● Measuring device readout data
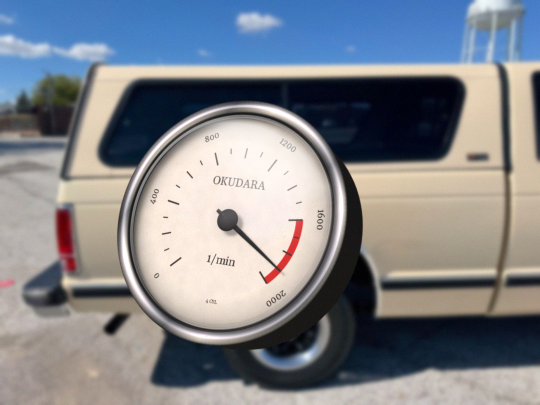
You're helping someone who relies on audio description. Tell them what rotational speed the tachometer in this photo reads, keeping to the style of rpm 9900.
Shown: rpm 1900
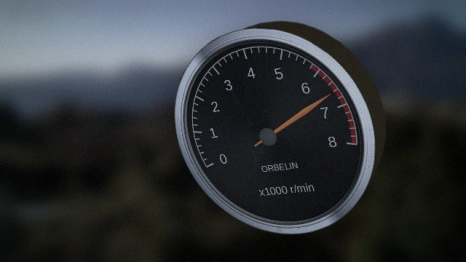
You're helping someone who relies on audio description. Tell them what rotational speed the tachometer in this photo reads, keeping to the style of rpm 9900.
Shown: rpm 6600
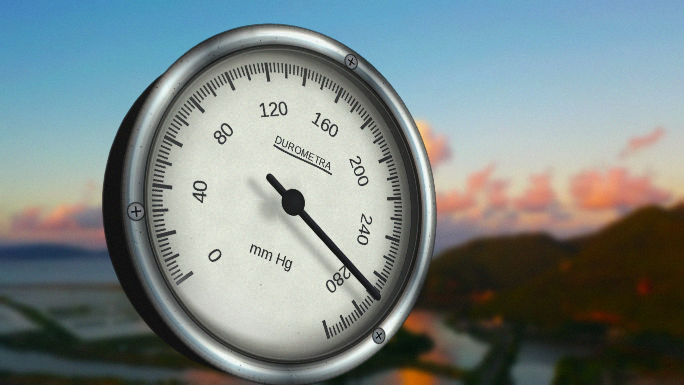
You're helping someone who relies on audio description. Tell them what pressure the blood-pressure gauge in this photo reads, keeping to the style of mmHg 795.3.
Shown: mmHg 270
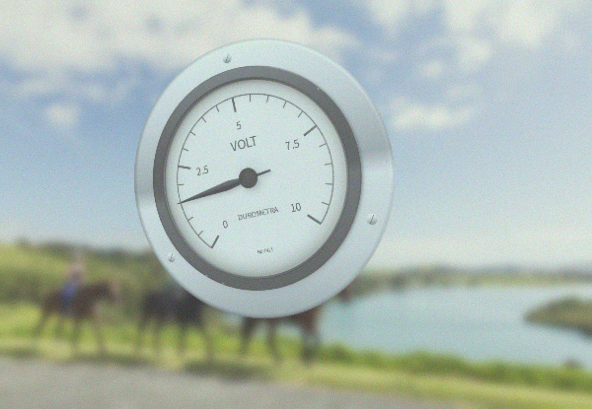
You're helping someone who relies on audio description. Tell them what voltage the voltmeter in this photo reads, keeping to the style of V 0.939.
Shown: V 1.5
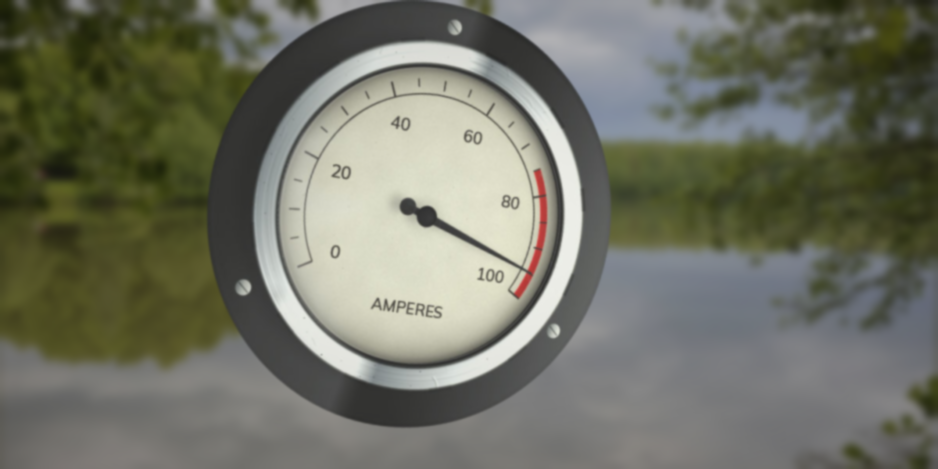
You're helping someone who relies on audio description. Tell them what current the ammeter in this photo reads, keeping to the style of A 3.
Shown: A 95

--

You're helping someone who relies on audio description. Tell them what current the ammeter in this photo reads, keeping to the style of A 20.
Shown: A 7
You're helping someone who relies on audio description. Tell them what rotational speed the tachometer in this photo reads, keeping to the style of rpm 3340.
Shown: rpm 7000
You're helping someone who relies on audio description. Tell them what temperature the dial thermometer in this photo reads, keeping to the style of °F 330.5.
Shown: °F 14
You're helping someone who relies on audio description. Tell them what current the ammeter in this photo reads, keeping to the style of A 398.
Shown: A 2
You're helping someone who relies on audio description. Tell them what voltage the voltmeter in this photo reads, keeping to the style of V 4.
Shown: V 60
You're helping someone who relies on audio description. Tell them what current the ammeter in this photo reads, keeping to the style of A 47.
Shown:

● WORK TO BE COMPLETED
Lay out the lines starting with the one containing "style of A 3." and going on through the one containing "Shown: A 95" as a JSON list of strings, one string per line, with blank lines left out.

● SOLUTION
[
  "You're helping someone who relies on audio description. Tell them what current the ammeter in this photo reads, keeping to the style of A 3.",
  "Shown: A 95"
]